The researchers hope that exploring different efficient architecture designs and self-attention mechanisms can lead to “interesting new building blocks for TinyML applications.”

“We want to explore leveraging this new self-attention mechanism within the machine-driven design exploration paradigm to generate optimal network architectures for different manufacturing visual inspection tasks involving classification, object detection, semantic/instance segmentation, etc. running on embedded devices, as well as exploring its efficacy on non-visual modalities (e.g., acoustic),” Wong said. “And as usual, we are continuing to explore new attention condenser designs in the quest for great efficiency-accuracy balance.”

1 COMMENT

  1. Informative and clearly written article. Thank you. I’m especially impressed with the fact that Mr. Wong and his colleagues were able to improve performance with the use of Neural Architecture Search. However, I have a problem with something Alexander Wong said:

    “The main idea behind the original attention condensers was to create a new type of self-attention mechanism that jointly models local and cross-channel activation relationships within a unified condensed embedding and performs selective attention using this.”
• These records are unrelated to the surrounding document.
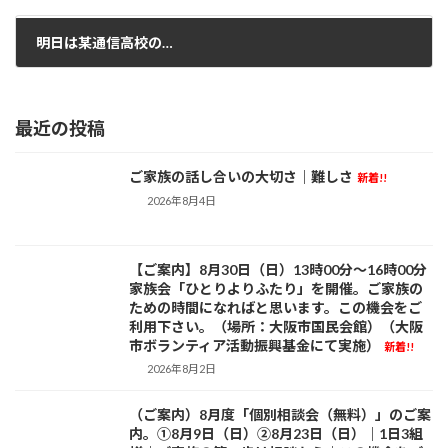
2021年3月3日
明日は某通信高校の…
2021年3月5日
最近の投稿
ご家族の話し合いの大切さ｜難しさ
新着!!
活動日記
2026年8月4日
【ご案内】8月30日（日）13時00分～16時00分
お知らせ
家族会「ひとりよりふたり」を開催。ご家族の
ための時間になればと思います。この機会をご
利用下さい。（場所：大阪市国民会館）（大阪
市ボランティア活動振興基金にて実施）
新着!!
2026年8月2日
（ご案内）8月度「個別相談会（無料）」のご案
お知らせ
内。①8月9日（日）②8月23日（日）｜1日3組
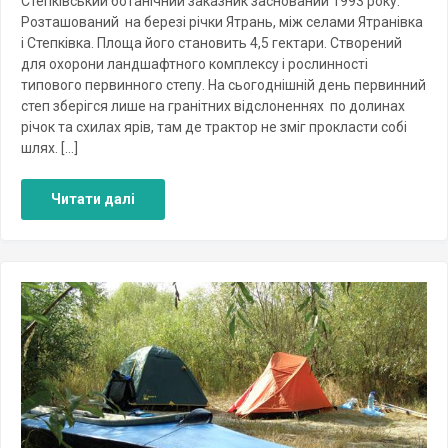
Степківський ботанічний заказник заснований 1993 року.
Розташований на березі річки Ятрань, між селами Ятранівка
і Степківка. Площа його становить 4,5 гектари. Створений
для охорони ландшафтного комплексу і рослинності
типового первинного степу. На сьогоднішній день первинний
степ зберігся лише на гранітних відслоненнях по долинах
річок та схилах ярів, там де трактор не зміг прокласти собі
шлях. […]
Читати далі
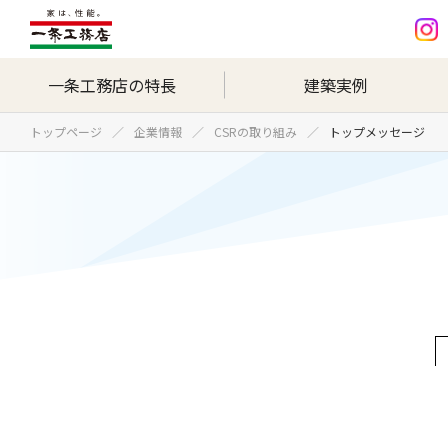
一条工務店の特長
建築実例
トップページ
企業情報
CSRの取り組み
トップメッセージ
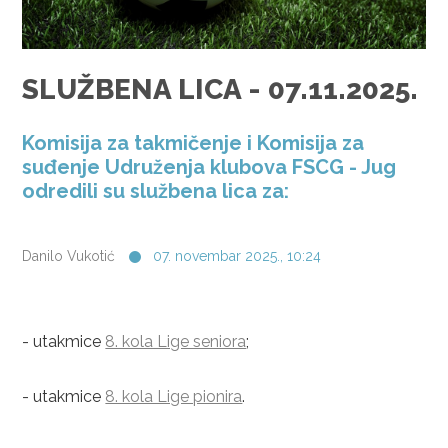
SLUŽBENA LICA - 07.11.2025.
Komisija za takmičenje i Komisija za
suđenje Udruženja klubova FSCG - Jug
odredili su službena lica za:
Danilo Vukotić
07. novembar 2025., 10:24
- utakmice
8. kola Lige seniora
;
- utakmice
8. kola Lige pionira
.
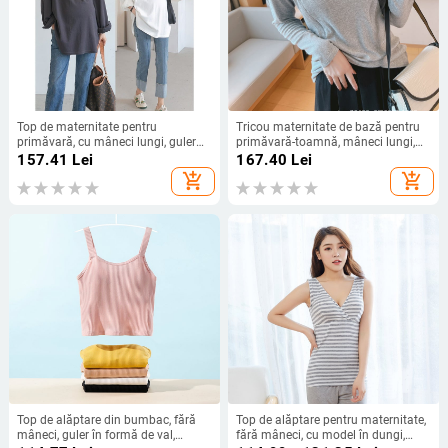
Top de maternitate pentru
Tricou maternitate de bază pentru
primăvară, cu mâneci lungi, guler
primăvară-toamnă, mâneci lungi,
rotund, bumbac 70–80%, stil
guler rotund, deschideri pentru
157.41
Lei
167.40
Lei
proaspăt și dulce
alăptare (stânga și dreapta), croială
add_shopping_cart
add_shopping_cart
slim, lungime 50–65 cm
Top de alăptare din bumbac, fără
Top de alăptare pentru maternitate,
mâneci, guler în formă de val,
fără mâneci, cu model în dungi,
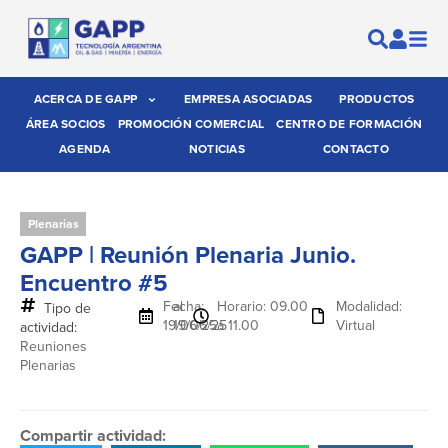
ACERCA DE GAPP
EMPRESA ASOCIADAS
PRODUCTOS
ÁREA SOCIOS
PROMOCIÓN COMERCIAL
CENTRO DE FORMACIÓN
AGENDA
NOTICIAS
CONTACTO
Plenarias
GAPP | Reunión Plenaria Junio.
Encuentro #5
Fecha:
al
Horario: 09.00
Modalidad:
Tipo de
19/06/25
19/06/25
a 11.00
Virtual
actividad:
Reuniones
Plenarias
Compartir actividad:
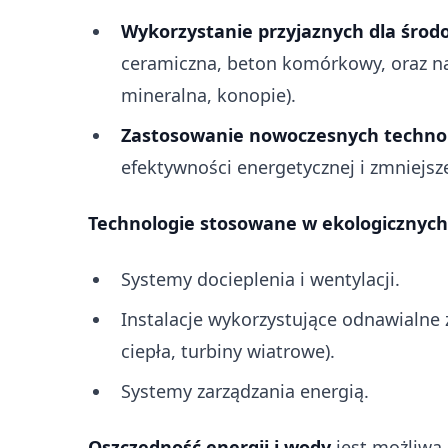
Wykorzystanie przyjaznych dla środ
ceramiczna, beton komórkowy, oraz nat
mineralna, konopie).
Zastosowanie nowoczesnych technol
efektywności energetycznej i zmniejsze
Technologie stosowane w ekologicznyc
Systemy docieplenia i wentylacji.
Instalacje wykorzystujące odnawialne 
ciepła, turbiny wiatrowe).
Systemy zarządzania energią.
Oszczędność energii i wody
jest możliwa 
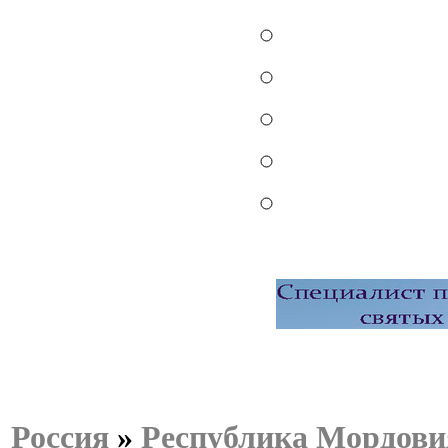
Россия
»
Республика Мордови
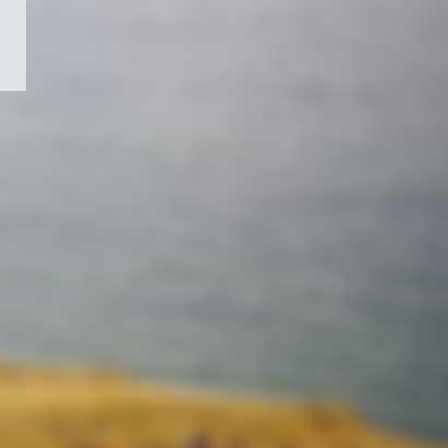
/
Symbole
du
gouvernement
du
Canada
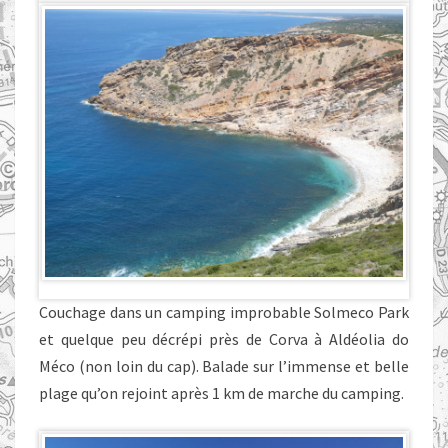
Couchage dans un camping improbable Solmeco Park
et quelque peu décrépi près de Corva à Aldéolia do
Méco (non loin du cap). Balade sur l’immense et belle
plage qu’on rejoint après 1 km de marche du camping.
    True selective attention, the kind observed in biological brains, is able to selectively filter out noises and other unwanted signals and focus on only one signal at a time. This is the famous cocktail party effect. This being said, I don’t see this as a problem for this self-attention mechanism per se. I think it’s an inherent flaw in deep learning architectures as a whole. It stems from a lack of generalization capabilities. Deep Learning is powerful but, if we want to achieve AGI, it will have to be replaced by something better.